__Goal of the exercise__:
Please print all the lines below exactly as they are written.

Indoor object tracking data
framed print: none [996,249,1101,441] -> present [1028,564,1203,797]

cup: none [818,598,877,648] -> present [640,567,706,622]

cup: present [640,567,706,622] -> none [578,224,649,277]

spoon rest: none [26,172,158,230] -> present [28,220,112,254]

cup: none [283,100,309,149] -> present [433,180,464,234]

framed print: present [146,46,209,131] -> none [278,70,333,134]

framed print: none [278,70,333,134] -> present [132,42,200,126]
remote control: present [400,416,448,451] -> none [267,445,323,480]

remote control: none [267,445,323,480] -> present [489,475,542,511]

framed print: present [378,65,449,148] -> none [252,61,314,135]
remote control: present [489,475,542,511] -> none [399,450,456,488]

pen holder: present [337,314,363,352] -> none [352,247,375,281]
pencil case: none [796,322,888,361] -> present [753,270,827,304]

__Solution for this problem__:
framed print: none [996,249,1101,441] -> present [1028,564,1203,797]

cup: none [818,598,877,648] -> present [640,567,706,622]

cup: present [640,567,706,622] -> none [578,224,649,277]

spoon rest: none [26,172,158,230] -> present [28,220,112,254]

cup: none [283,100,309,149] -> present [433,180,464,234]

framed print: present [146,46,209,131] -> none [278,70,333,134]

framed print: none [278,70,333,134] -> present [132,42,200,126]
remote control: present [400,416,448,451] -> none [267,445,323,480]

remote control: none [267,445,323,480] -> present [489,475,542,511]

framed print: present [378,65,449,148] -> none [252,61,314,135]
remote control: present [489,475,542,511] -> none [399,450,456,488]

pen holder: present [337,314,363,352] -> none [352,247,375,281]
pencil case: none [796,322,888,361] -> present [753,270,827,304]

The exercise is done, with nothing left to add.